Testing on three examples. The prompt passes three tests and ships to production. A week later you discover it breaks on long inputs or edge case categories.

No baseline. The new prompt version “works well.” Without a baseline, there’s nothing to compare against. The previous version may have been better.

Optimizing tokens at the expense of quality. Prompt reduced from 800 to 300 tokens. Cost drops 60%. Accuracy drops from 0.94 to 0.81. Saving $50/month costs dozens of wrong responses every day.

Context Engineering for Prompts

A prompt doesn’t exist in isolation. Quality depends on what’s fed alongside it: context engineering determines which data enters the context window and in what order.

Three rules for production prompts:

Variables instead of hardcoded values. Anything that might change (categories, languages, formats) goes into variables. The prompt stays stable.
Few-shot examples at the end. Models “see” the end of the context more clearly. Placing examples after instructions improves accuracy.
Minimal context. Every extra token in the prompt dilutes the model’s attention. If an instruction doesn’t affect quality — remove it.

Where to Start

Week 1. Inventory. Collect all prompts from your codebase into one place — YAML files in Git or Langfuse. Standardize the format: name, version, model, messages, variables.

Week 2. Datasets. For each prompt, collect 20–30 test examples from production logs. Label the expected output.

Week 3. Eval pipeline. A script that runs the prompt against the dataset and outputs accuracy. Triggered in CI when prompts change.

Week 4. Monitoring. Prompt version in every trace’s metadata. Dashboard with metrics per version. Alert on > 10% degradation.

After a month — a working system where every prompt change is tested, versioned, and monitored. No chaos, no regressions, no “who changed this prompt?”

Need help building a prompt management system? I help startups build AI products and automate processes — belov.works.

FAQ

How large does a test dataset need to be before eval results become statistically reliable?

With 20–30 examples you can catch obvious regressions — a prompt that drops from 92% to 70% accuracy. To detect 3–5 percentage point changes (which matter at scale), you need 150–200 labeled examples. The practical threshold: for classification prompts, 100 examples gives you a margin of error of ±5% at 95% confidence; for generation tasks evaluated by LLM-as-Judge, 50 examples is usually sufficient because judge scores correlate more strongly and you’re measuring mean rather than pass/fail rate.

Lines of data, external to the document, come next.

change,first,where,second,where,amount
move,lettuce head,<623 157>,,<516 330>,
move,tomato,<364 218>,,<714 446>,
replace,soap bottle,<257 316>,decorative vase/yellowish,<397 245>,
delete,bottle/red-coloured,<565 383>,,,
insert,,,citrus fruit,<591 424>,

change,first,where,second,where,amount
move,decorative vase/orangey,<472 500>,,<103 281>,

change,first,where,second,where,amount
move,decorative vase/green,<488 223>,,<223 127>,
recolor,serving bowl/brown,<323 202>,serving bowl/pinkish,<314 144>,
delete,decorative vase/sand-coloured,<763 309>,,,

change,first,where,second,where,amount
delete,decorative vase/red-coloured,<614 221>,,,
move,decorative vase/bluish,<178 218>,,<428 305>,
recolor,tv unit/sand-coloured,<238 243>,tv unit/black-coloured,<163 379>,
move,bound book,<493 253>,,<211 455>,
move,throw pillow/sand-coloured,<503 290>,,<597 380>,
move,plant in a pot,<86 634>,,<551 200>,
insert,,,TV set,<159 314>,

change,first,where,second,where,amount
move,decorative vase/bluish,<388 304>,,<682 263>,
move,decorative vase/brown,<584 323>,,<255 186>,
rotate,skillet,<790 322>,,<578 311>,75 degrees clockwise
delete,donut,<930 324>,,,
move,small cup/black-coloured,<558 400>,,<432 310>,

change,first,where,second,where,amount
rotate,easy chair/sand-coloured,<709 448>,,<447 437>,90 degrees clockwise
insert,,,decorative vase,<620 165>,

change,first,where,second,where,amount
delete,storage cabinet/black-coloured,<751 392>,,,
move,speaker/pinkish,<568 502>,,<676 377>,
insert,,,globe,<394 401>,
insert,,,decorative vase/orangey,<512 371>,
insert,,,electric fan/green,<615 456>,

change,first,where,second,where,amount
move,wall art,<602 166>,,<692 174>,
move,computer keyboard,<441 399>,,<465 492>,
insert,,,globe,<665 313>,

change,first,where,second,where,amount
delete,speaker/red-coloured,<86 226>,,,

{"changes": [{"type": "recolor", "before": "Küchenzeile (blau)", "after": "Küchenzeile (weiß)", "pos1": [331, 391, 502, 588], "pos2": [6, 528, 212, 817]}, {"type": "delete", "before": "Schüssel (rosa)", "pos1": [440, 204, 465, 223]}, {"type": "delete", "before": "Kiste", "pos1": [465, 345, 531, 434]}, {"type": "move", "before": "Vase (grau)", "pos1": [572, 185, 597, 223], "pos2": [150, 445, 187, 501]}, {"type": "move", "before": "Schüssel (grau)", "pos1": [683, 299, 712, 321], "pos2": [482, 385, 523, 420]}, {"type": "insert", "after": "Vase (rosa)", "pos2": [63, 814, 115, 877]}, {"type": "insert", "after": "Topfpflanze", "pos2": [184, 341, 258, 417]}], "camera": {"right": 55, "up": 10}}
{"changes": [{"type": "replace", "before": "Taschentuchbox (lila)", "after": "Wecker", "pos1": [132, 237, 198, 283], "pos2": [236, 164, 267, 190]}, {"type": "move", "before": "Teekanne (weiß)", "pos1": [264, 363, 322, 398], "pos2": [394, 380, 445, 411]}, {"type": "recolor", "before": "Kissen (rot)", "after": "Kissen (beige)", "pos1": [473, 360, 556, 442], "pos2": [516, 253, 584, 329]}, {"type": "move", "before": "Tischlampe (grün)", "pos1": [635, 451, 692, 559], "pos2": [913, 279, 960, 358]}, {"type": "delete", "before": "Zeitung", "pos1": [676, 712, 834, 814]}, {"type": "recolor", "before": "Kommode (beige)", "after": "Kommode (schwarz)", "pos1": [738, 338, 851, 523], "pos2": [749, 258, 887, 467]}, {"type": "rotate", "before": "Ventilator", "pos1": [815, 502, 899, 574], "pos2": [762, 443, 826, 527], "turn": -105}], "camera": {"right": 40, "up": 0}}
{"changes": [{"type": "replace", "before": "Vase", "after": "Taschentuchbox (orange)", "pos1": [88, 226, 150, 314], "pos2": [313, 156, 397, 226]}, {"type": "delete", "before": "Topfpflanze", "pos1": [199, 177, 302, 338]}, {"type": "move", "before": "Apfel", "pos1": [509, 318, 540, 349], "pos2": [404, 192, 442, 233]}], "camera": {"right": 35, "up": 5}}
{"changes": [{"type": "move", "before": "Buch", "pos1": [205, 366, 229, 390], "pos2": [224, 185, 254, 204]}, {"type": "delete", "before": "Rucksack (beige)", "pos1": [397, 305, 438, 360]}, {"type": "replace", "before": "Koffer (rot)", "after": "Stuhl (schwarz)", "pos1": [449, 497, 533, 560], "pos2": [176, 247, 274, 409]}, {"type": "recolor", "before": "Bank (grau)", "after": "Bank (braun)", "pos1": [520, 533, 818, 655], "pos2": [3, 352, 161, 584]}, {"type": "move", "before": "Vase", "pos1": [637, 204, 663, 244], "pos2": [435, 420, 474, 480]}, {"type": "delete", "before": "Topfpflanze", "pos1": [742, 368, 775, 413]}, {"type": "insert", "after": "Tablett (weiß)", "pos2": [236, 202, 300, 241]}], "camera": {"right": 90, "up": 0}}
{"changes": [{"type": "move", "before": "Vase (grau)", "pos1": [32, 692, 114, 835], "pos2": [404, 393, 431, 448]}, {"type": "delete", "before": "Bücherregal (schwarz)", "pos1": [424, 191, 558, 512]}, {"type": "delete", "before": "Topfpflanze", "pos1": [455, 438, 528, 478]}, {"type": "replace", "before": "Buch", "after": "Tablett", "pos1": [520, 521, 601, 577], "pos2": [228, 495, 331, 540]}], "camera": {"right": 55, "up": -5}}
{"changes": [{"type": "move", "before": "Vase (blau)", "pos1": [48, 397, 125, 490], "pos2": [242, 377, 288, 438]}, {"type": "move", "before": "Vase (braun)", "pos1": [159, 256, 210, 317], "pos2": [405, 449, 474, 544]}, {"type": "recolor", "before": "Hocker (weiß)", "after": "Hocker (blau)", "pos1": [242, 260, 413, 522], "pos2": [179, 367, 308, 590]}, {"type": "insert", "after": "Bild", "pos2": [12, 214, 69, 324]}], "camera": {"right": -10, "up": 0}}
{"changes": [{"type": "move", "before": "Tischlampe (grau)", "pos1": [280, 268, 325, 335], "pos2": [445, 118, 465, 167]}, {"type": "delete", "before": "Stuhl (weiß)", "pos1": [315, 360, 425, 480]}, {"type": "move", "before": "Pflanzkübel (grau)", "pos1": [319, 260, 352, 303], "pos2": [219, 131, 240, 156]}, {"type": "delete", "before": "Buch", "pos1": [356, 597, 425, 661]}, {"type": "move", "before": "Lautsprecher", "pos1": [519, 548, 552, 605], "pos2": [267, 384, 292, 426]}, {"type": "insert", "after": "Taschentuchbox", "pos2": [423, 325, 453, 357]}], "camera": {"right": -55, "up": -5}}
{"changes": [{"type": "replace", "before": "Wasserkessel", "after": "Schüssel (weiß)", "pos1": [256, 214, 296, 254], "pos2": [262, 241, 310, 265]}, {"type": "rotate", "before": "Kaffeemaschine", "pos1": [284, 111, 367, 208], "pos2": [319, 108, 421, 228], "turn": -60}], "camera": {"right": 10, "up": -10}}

Can `cache_ttl_seconds` on Langfuse prompt fetches cause a canary rollout to split traffic unevenly?

Yes. If your prompt cache TTL is 300 seconds and you have 20 application instances, each instance caches its fetched version independently at a random point in its TTL cycle. During a canary deploy, some instances will serve the old production prompt for up to 5 minutes after you flip the label. For a meaningful 5%/95% canary split, set cache_ttl_seconds=0 or use a short TTL (30–60s) during the rollout window, then restore the longer TTL once the canary has stabilized.

What is the right threshold for auto-rollback, and how do you avoid false positives from low traffic windows?

A flat percentage threshold (e.g., rollback if accuracy drops 10%) fires false positives during overnight low-traffic windows where a sample of 5 requests determines the verdict. The practical pattern is to combine a minimum sample size guard with the percentage threshold: only trigger rollback if accuracy dropped by 10% AND the observation window contains at least 50 requests. For prompts with less than 50 requests per hour, shift to a daily comparison against the rolling 7-day baseline rather than a 1-hour window.